• WHAT THE TASK REQUIRES: Print out all of the records exactly; no picture belongs in the result.
** Opening LISTED RECORDS block **
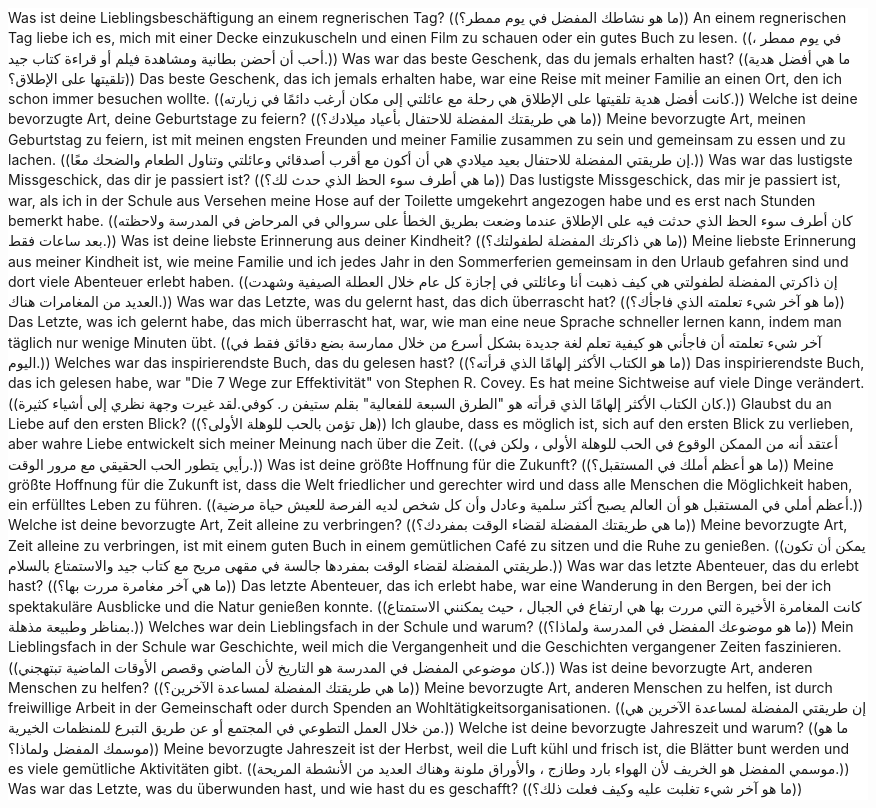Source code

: Was ist deine Lieblingsbeschäftigung an einem regnerischen Tag? ((ما هو نشاطك المفضل في يوم ممطر؟))
An einem regnerischen Tag liebe ich es, mich mit einer Decke einzukuscheln und einen Film zu schauen oder ein gutes Buch zu lesen. ((في يوم ممطر ، أحب أن أحضن بطانية ومشاهدة فيلم أو قراءة كتاب جيد.))
Was war das beste Geschenk, das du jemals erhalten hast? ((ما هي أفضل هدية تلقيتها على الإطلاق؟))
Das beste Geschenk, das ich jemals erhalten habe, war eine Reise mit meiner Familie an einen Ort, den ich schon immer besuchen wollte. ((كانت أفضل هدية تلقيتها على الإطلاق هي رحلة مع عائلتي إلى مكان أرغب دائمًا في زيارته.))
Welche ist deine bevorzugte Art, deine Geburtstage zu feiern? ((ما هي طريقتك المفضلة للاحتفال بأعياد ميلادك؟))
Meine bevorzugte Art, meinen Geburtstag zu feiern, ist mit meinen engsten Freunden und meiner Familie zusammen zu sein und gemeinsam zu essen und zu lachen. ((إن طريقتي المفضلة للاحتفال بعيد ميلادي هي أن أكون مع أقرب أصدقائي وعائلتي وتناول الطعام والضحك معًا.))
Was war das lustigste Missgeschick, das dir je passiert ist? ((ما هي أطرف سوء الحظ الذي حدث لك؟))
Das lustigste Missgeschick, das mir je passiert ist, war, als ich in der Schule aus Versehen meine Hose auf der Toilette umgekehrt angezogen habe und es erst nach Stunden bemerkt habe. ((كان أطرف سوء الحظ الذي حدثت فيه على الإطلاق عندما وضعت بطريق الخطأ على سروالي في المرحاض في المدرسة ولاحظته بعد ساعات فقط.))
Was ist deine liebste Erinnerung aus deiner Kindheit? ((ما هي ذاكرتك المفضلة لطفولتك؟))
Meine liebste Erinnerung aus meiner Kindheit ist, wie meine Familie und ich jedes Jahr in den Sommerferien gemeinsam in den Urlaub gefahren sind und dort viele Abenteuer erlebt haben. ((إن ذاكرتي المفضلة لطفولتي هي كيف ذهبت أنا وعائلتي في إجازة كل عام خلال العطلة الصيفية وشهدت العديد من المغامرات هناك.))
Was war das Letzte, was du gelernt hast, das dich überrascht hat? ((ما هو آخر شيء تعلمته الذي فاجأك؟))
Das Letzte, was ich gelernt habe, das mich überrascht hat, war, wie man eine neue Sprache schneller lernen kann, indem man täglich nur wenige Minuten übt. ((آخر شيء تعلمته أن فاجأني هو كيفية تعلم لغة جديدة بشكل أسرع من خلال ممارسة بضع دقائق فقط في اليوم.))
Welches war das inspirierendste Buch, das du gelesen hast? ((ما هو الكتاب الأكثر إلهامًا الذي قرأته؟))
Das inspirierendste Buch, das ich gelesen habe, war "Die 7 Wege zur Effektivität" von Stephen R. Covey. Es hat meine Sichtweise auf viele Dinge verändert. ((كان الكتاب الأكثر إلهامًا الذي قرأته هو "الطرق السبعة للفعالية" بقلم ستيفن ر. كوفي.لقد غيرت وجهة نظري إلى أشياء كثيرة.))
Glaubst du an Liebe auf den ersten Blick? ((هل تؤمن بالحب للوهلة الأولى؟))
Ich glaube, dass es möglich ist, sich auf den ersten Blick zu verlieben, aber wahre Liebe entwickelt sich meiner Meinung nach über die Zeit. ((أعتقد أنه من الممكن الوقوع في الحب للوهلة الأولى ، ولكن في رأيي يتطور الحب الحقيقي مع مرور الوقت.))
Was ist deine größte Hoffnung für die Zukunft? ((ما هو أعظم أملك في المستقبل؟))
Meine größte Hoffnung für die Zukunft ist, dass die Welt friedlicher und gerechter wird und dass alle Menschen die Möglichkeit haben, ein erfülltes Leben zu führen. ((أعظم أملي في المستقبل هو أن العالم يصبح أكثر سلمية وعادل وأن كل شخص لديه الفرصة للعيش حياة مرضية.))
Welche ist deine bevorzugte Art, Zeit alleine zu verbringen? ((ما هي طريقتك المفضلة لقضاء الوقت بمفردك؟))
Meine bevorzugte Art, Zeit alleine zu verbringen, ist mit einem guten Buch in einem gemütlichen Café zu sitzen und die Ruhe zu genießen. ((يمكن أن تكون طريقتي المفضلة لقضاء الوقت بمفردها جالسة في مقهى مريح مع كتاب جيد والاستمتاع بالسلام.))
Was war das letzte Abenteuer, das du erlebt hast? ((ما هي آخر مغامرة مررت بها؟))
Das letzte Abenteuer, das ich erlebt habe, war eine Wanderung in den Bergen, bei der ich spektakuläre Ausblicke und die Natur genießen konnte. ((كانت المغامرة الأخيرة التي مررت بها هي ارتفاع في الجبال ، حيث يمكنني الاستمتاع بمناظر وطبيعة مذهلة.))
Welches war dein Lieblingsfach in der Schule und warum? ((ما هو موضوعك المفضل في المدرسة ولماذا؟))
Mein Lieblingsfach in der Schule war Geschichte, weil mich die Vergangenheit und die Geschichten vergangener Zeiten faszinieren. ((كان موضوعي المفضل في المدرسة هو التاريخ لأن الماضي وقصص الأوقات الماضية تبتهجني.))
Was ist deine bevorzugte Art, anderen Menschen zu helfen? ((ما هي طريقتك المفضلة لمساعدة الآخرين؟))
Meine bevorzugte Art, anderen Menschen zu helfen, ist durch freiwillige Arbeit in der Gemeinschaft oder durch Spenden an Wohltätigkeitsorganisationen. ((إن طريقتي المفضلة لمساعدة الآخرين هي من خلال العمل التطوعي في المجتمع أو عن طريق التبرع للمنظمات الخيرية.))
Welche ist deine bevorzugte Jahreszeit und warum? ((ما هو موسمك المفضل ولماذا؟))
Meine bevorzugte Jahreszeit ist der Herbst, weil die Luft kühl und frisch ist, die Blätter bunt werden und es viele gemütliche Aktivitäten gibt. ((موسمي المفضل هو الخريف لأن الهواء بارد وطازج ، والأوراق ملونة وهناك العديد من الأنشطة المريحة.))
Was war das Letzte, was du überwunden hast, und wie hast du es geschafft? ((ما هو آخر شيء تغلبت عليه وكيف فعلت ذلك؟))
** Closing LISTED RECORDS block **
• RESULT:
Source code

: Was ist deine Lieblingsbeschäftigung an einem regnerischen Tag? ((ما هو نشاطك المفضل في يوم ممطر؟))
An einem regnerischen Tag liebe ich es, mich mit einer Decke einzukuscheln und einen Film zu schauen oder ein gutes Buch zu lesen. ((في يوم ممطر ، أحب أن أحضن بطانية ومشاهدة فيلم أو قراءة كتاب جيد.))
Was war das beste Geschenk, das du jemals erhalten hast? ((ما هي أفضل هدية تلقيتها على الإطلاق؟))
Das beste Geschenk, das ich jemals erhalten habe, war eine Reise mit meiner Familie an einen Ort, den ich schon immer besuchen wollte. ((كانت أفضل هدية تلقيتها على الإطلاق هي رحلة مع عائلتي إلى مكان أرغب دائمًا في زيارته.))
Welche ist deine bevorzugte Art, deine Geburtstage zu feiern? ((ما هي طريقتك المفضلة للاحتفال بأعياد ميلادك؟))
Meine bevorzugte Art, meinen Geburtstag zu feiern, ist mit meinen engsten Freunden und meiner Familie zusammen zu sein und gemeinsam zu essen und zu lachen. ((إن طريقتي المفضلة للاحتفال بعيد ميلادي هي أن أكون مع أقرب أصدقائي وعائلتي وتناول الطعام والضحك معًا.))
Was war das lustigste Missgeschick, das dir je passiert ist? ((ما هي أطرف سوء الحظ الذي حدث لك؟))
Das lustigste Missgeschick, das mir je passiert ist, war, als ich in der Schule aus Versehen meine Hose auf der Toilette umgekehrt angezogen habe und es erst nach Stunden bemerkt habe. ((كان أطرف سوء الحظ الذي حدثت فيه على الإطلاق عندما وضعت بطريق الخطأ على سروالي في المرحاض في المدرسة ولاحظته بعد ساعات فقط.))
Was ist deine liebste Erinnerung aus deiner Kindheit? ((ما هي ذاكرتك المفضلة لطفولتك؟))
Meine liebste Erinnerung aus meiner Kindheit ist, wie meine Familie und ich jedes Jahr in den Sommerferien gemeinsam in den Urlaub gefahren sind und dort viele Abenteuer erlebt haben. ((إن ذاكرتي المفضلة لطفولتي هي كيف ذهبت أنا وعائلتي في إجازة كل عام خلال العطلة الصيفية وشهدت العديد من المغامرات هناك.))
Was war das Letzte, was du gelernt hast, das dich überrascht hat? ((ما هو آخر شيء تعلمته الذي فاجأك؟))
Das Letzte, was ich gelernt habe, das mich überrascht hat, war, wie man eine neue Sprache schneller lernen kann, indem man täglich nur wenige Minuten übt. ((آخر شيء تعلمته أن فاجأني هو كيفية تعلم لغة جديدة بشكل أسرع من خلال ممارسة بضع دقائق فقط في اليوم.))
Welches war das inspirierendste Buch, das du gelesen hast? ((ما هو الكتاب الأكثر إلهامًا الذي قرأته؟))
Das inspirierendste Buch, das ich gelesen habe, war "Die 7 Wege zur Effektivität" von Stephen R. Covey. Es hat meine Sichtweise auf viele Dinge verändert. ((كان الكتاب الأكثر إلهامًا الذي قرأته هو "الطرق السبعة للفعالية" بقلم ستيفن ر. كوفي.لقد غيرت وجهة نظري إلى أشياء كثيرة.))
Glaubst du an Liebe auf den ersten Blick? ((هل تؤمن بالحب للوهلة الأولى؟))
Ich glaube, dass es möglich ist, sich auf den ersten Blick zu verlieben, aber wahre Liebe entwickelt sich meiner Meinung nach über die Zeit. ((أعتقد أنه من الممكن الوقوع في الحب للوهلة الأولى ، ولكن في رأيي يتطور الحب الحقيقي مع مرور الوقت.))
Was ist deine größte Hoffnung für die Zukunft? ((ما هو أعظم أملك في المستقبل؟))
Meine größte Hoffnung für die Zukunft ist, dass die Welt friedlicher und gerechter wird und dass alle Menschen die Möglichkeit haben, ein erfülltes Leben zu führen. ((أعظم أملي في المستقبل هو أن العالم يصبح أكثر سلمية وعادل وأن كل شخص لديه الفرصة للعيش حياة مرضية.))
Welche ist deine bevorzugte Art, Zeit alleine zu verbringen? ((ما هي طريقتك المفضلة لقضاء الوقت بمفردك؟))
Meine bevorzugte Art, Zeit alleine zu verbringen, ist mit einem guten Buch in einem gemütlichen Café zu sitzen und die Ruhe zu genießen. ((يمكن أن تكون طريقتي المفضلة لقضاء الوقت بمفردها جالسة في مقهى مريح مع كتاب جيد والاستمتاع بالسلام.))
Was war das letzte Abenteuer, das du erlebt hast? ((ما هي آخر مغامرة مررت بها؟))
Das letzte Abenteuer, das ich erlebt habe, war eine Wanderung in den Bergen, bei der ich spektakuläre Ausblicke und die Natur genießen konnte. ((كانت المغامرة الأخيرة التي مررت بها هي ارتفاع في الجبال ، حيث يمكنني الاستمتاع بمناظر وطبيعة مذهلة.))
Welches war dein Lieblingsfach in der Schule und warum? ((ما هو موضوعك المفضل في المدرسة ولماذا؟))
Mein Lieblingsfach in der Schule war Geschichte, weil mich die Vergangenheit und die Geschichten vergangener Zeiten faszinieren. ((كان موضوعي المفضل في المدرسة هو التاريخ لأن الماضي وقصص الأوقات الماضية تبتهجني.))
Was ist deine bevorzugte Art, anderen Menschen zu helfen? ((ما هي طريقتك المفضلة لمساعدة الآخرين؟))
Meine bevorzugte Art, anderen Menschen zu helfen, ist durch freiwillige Arbeit in der Gemeinschaft oder durch Spenden an Wohltätigkeitsorganisationen. ((إن طريقتي المفضلة لمساعدة الآخرين هي من خلال العمل التطوعي في المجتمع أو عن طريق التبرع للمنظمات الخيرية.))
Welche ist deine bevorzugte Jahreszeit und warum? ((ما هو موسمك المفضل ولماذا؟))
Meine bevorzugte Jahreszeit ist der Herbst, weil die Luft kühl und frisch ist, die Blätter bunt werden und es viele gemütliche Aktivitäten gibt. ((موسمي المفضل هو الخريف لأن الهواء بارد وطازج ، والأوراق ملونة وهناك العديد من الأنشطة المريحة.))
Was war das Letzte, was du überwunden hast, und wie hast du es geschafft? ((ما هو آخر شيء تغلبت عليه وكيف فعلت ذلك؟))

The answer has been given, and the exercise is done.